**Task description**
Leave out the pictures and retype all the entries below exactly.

**Exercise inputs**
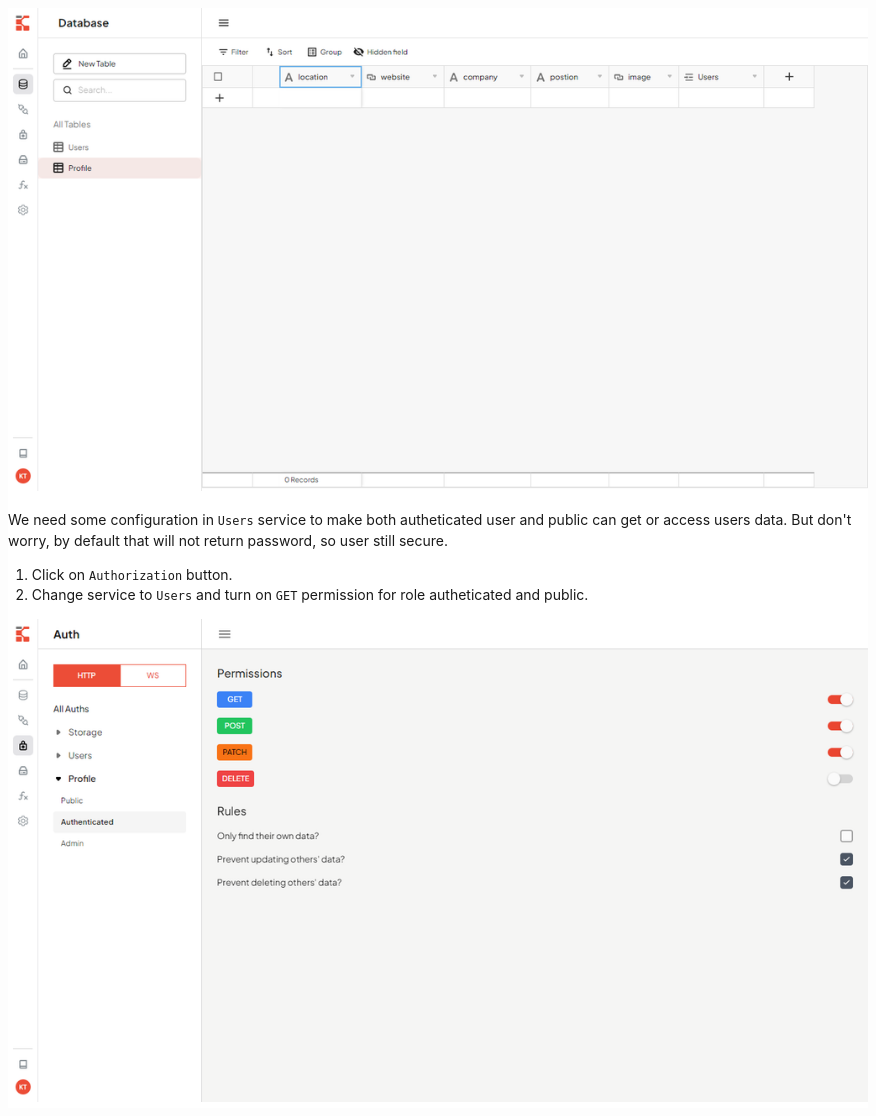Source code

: ![](./assets/database-profile.png)

We need some configuration in `Users` service to make both autheticated user and public can get or access users data. But don't worry, by default that will not return password, so user still secure.

1. Click on `Authorization` button.
2. Change service to `Users` and turn on `GET` permission for role autheticated and public.

![](./assets/profile-auth.png)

**Exercise output**
Source code

: ![](./assets/database-profile.png)

We need some configuration in `Users` service to make both autheticated user and public can get or access users data. But don't worry, by default that will not return password, so user still secure.

1. Click on `Authorization` button.
2. Change service to `Users` and turn on `GET` permission for role autheticated and public.

![](./assets/profile-auth.png)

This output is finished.